Passage provided:
▶

Non-Muslim Best Friend Guidance and Boundaries

Question

If a sister had a best friend who was non Muslim and now knows that you can't make a non Muslim your best friend and wants to lower their level their friendship . 2) can she make dua for her protection , guidance . Excessively. 3) keep passwords as her birth date . 4)give gifts to her . (If not , can she give gifts to all her friends and also her ) 5) keep the letters they sent each other from the past , or letters she wrote to her , about how she misses her and how she loves their friendship when they had fights , but never sent . 6)keep the friendship bracelet her friend gived her in past but doens't wear them , just keeps it collected in a box . 6) imagine scenerios , where her friend is a Muslim and they both go to masjid and travel around the world . 7) hug only her friend whenever she sees her , what if she is filled with tenderness whenever she hugs her , should she stop or if she does this to all her friends , would it be fine? 8) making special reservations for her without her knowing . Ex : if she is given opportunity to manage seating for a function in school , and chooses for her friend, a seating she thinks she would like . 9) should she change her seating , if they sit together , but everyone has their groups, so none of them would agree to change . 10) sent only her memes . 11) if she thinks her friend's mental health would be affected and decides to wait for a bit until she is alright and can move on .

Islamic Ruling & Answer

Verified

In Islam, it is allowed to treat a non-Muslim with kindness, goodwill, and fairness. Making dua for her guidance and protection, giving normal gifts, wishing good for her, or caring about her comfort is permissible — as long as it does not harm your faith or create a bond that affects your Islamic identity.

However, a “very close, heart-attached friendship” — where you give her special preference, make her your only special person, become emotionally dependent on her, or imagine scenarios that deeply attach your heart to her  should be reduced gradually. Love and deep closeness should mainly be centered around believers.

Keeping old letters or items is not sinful in itself if they do not create temptation or stir strong emotions. But if they increase emotional attachment, it is safer to let them go.

◀

Data extract:
▶

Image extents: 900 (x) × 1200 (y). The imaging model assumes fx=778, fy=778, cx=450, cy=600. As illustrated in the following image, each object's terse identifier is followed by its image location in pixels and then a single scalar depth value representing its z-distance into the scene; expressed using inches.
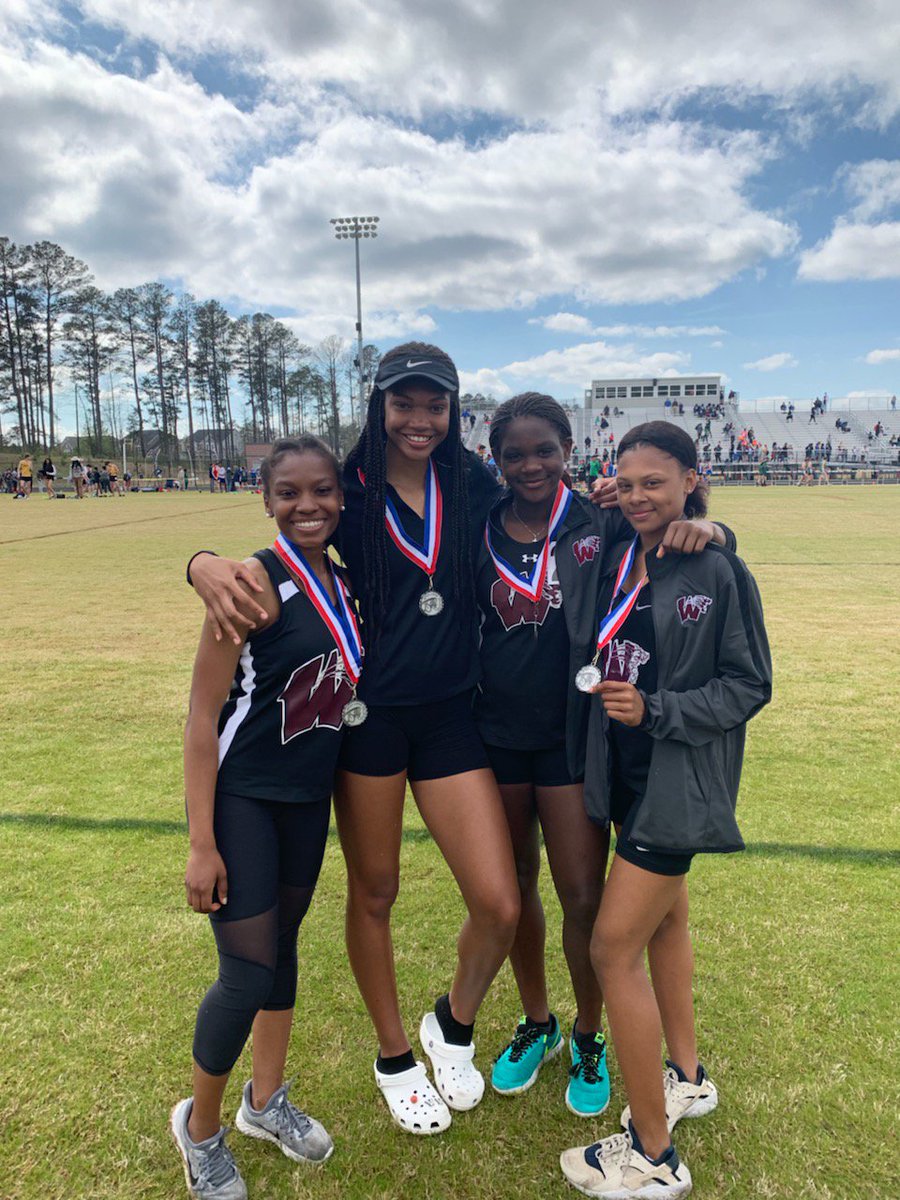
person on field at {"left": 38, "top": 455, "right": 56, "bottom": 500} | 1395.2
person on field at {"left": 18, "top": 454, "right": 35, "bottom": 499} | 1280.8
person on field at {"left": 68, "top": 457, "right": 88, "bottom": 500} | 1327.5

◀

Work request:
Reproduce the section of the passage on friendship with a non-Muslim that begins with "In Islam, it" and ends with "your Islamic identity.", substituting "compassion" wherever "kindness" occurs.

Result:
In Islam, it is allowed to treat a non-Muslim with compassion, goodwill, and fairness. Making dua for her guidance and protection, giving normal gifts, wishing good for her, or caring about her comfort is permissible — as long as it does not harm your faith or create a bond that affects your Islamic identity.